Music City follows cast members Kerry, Rachyl, Jessica, Jackson, and Alisa as they pursue various dreams in Nashville. Rachyl, who is married to Kerry, serves as the narrator of the show.

Rachyl is an aspiring law student and Kerry is an aspiring singer. The two moved to Nashville from Los Angeles four years ago with their young son, which is dramatic storyline number one as Rachyl reconciles her own dreams with her husband's.

Jessica is also an aspiring singer, while Jackson, a personal trainer, is caught in a love triangle with Jessica and another woman. Alisa is also an aspiring singer who is eager to pursue her dreams.

Music City is produced by Adam DiVello, who was also responsible for MTV's reality juggernaut The Hills.

"I think if Laguna Beach was kind of like a reality Beverly Hills 90210, and The Hills always felt like kind of a Melrose Place-type show … that [Nashville] was the next show to copy — not copy, but the next show to emulate," DiVello told Yahoo Entertainment.

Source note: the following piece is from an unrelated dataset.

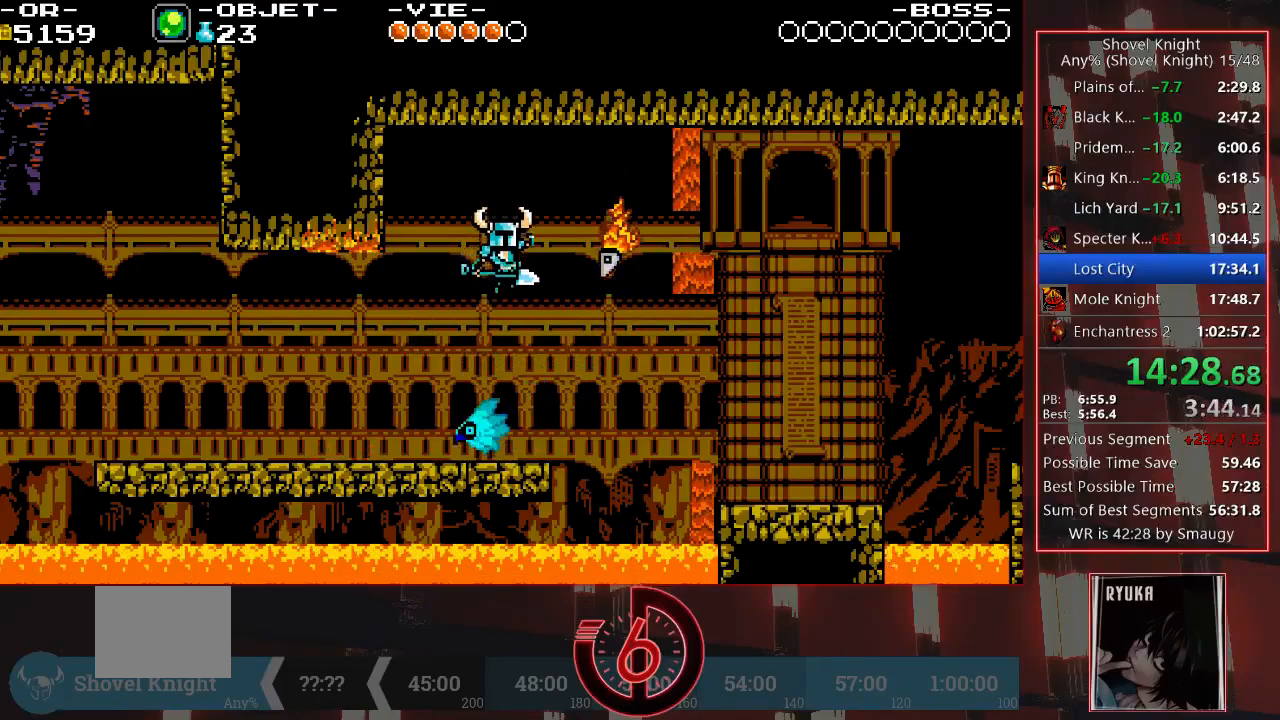
{"buttons": [], "left_stick": "center", "right_stick": "center", "events": [[117, "CROSS", "up"]]}
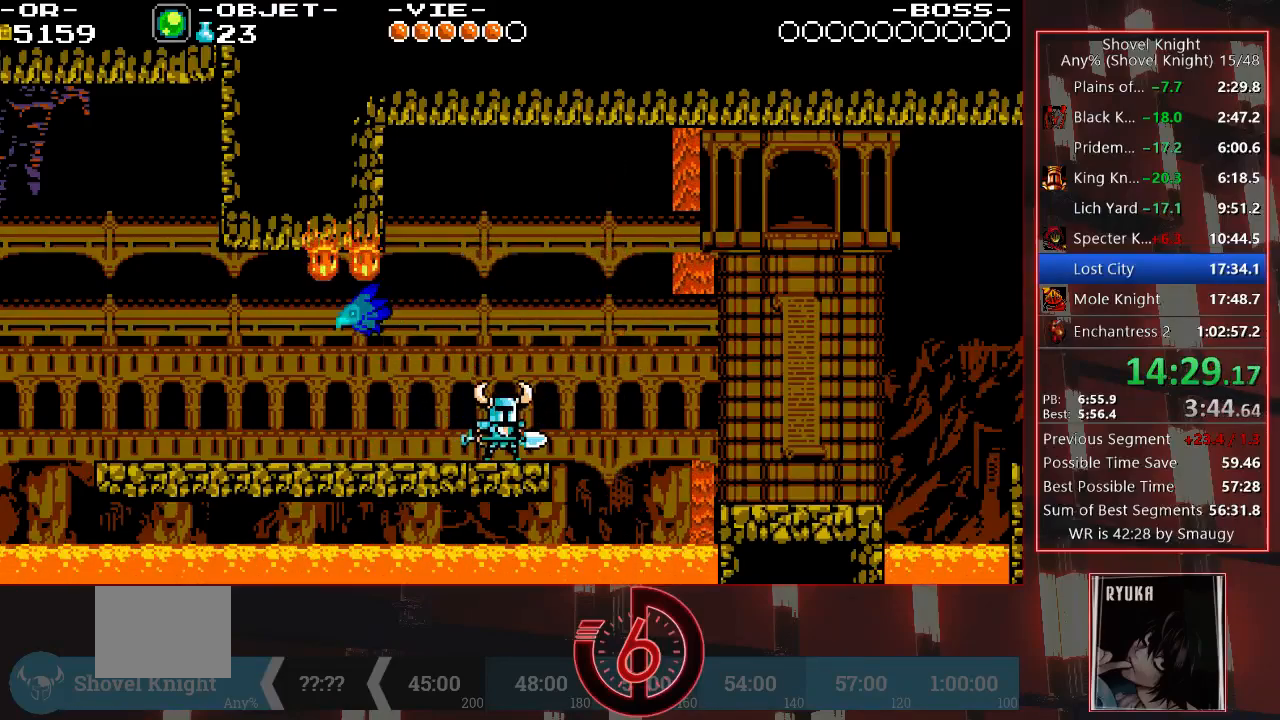
{"buttons": ["CROSS", "DPAD_RIGHT"], "left_stick": "center", "right_stick": "center", "events": [[83, "DPAD_RIGHT", "down"], [383, "CROSS", "down"]]}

Throughout the show, cast members perform their own music as well as covers of popular songs like Ed Sheeran's "Castle on the Hill."

DiVello explained, "I've always been a big fan of music, and we've always used music in our shows to help us tell stories, with the lack of confessionals that we don't have in our [other] series or this series, so we depend a lot on music."

While Music City is billed as a reality show, DiVello acknowledges that cast members' lives are filmed and edited to create maximum drama. As The Hills fans know, things aren't always what they seem.

"Everything that you see on screen is really happening. I mean, it's really what's going on in their lives," DiVello said. "Obviously, we're going to shoot it, and we're going to tell it in a very dramatic way, and I think we always explain it to the cast, but we're like, 'We're going to take just your normal, everyday life, and it's going to look very dramatic when you see it in a few months on TV,' and that's what we're here to do. We want to tell a story."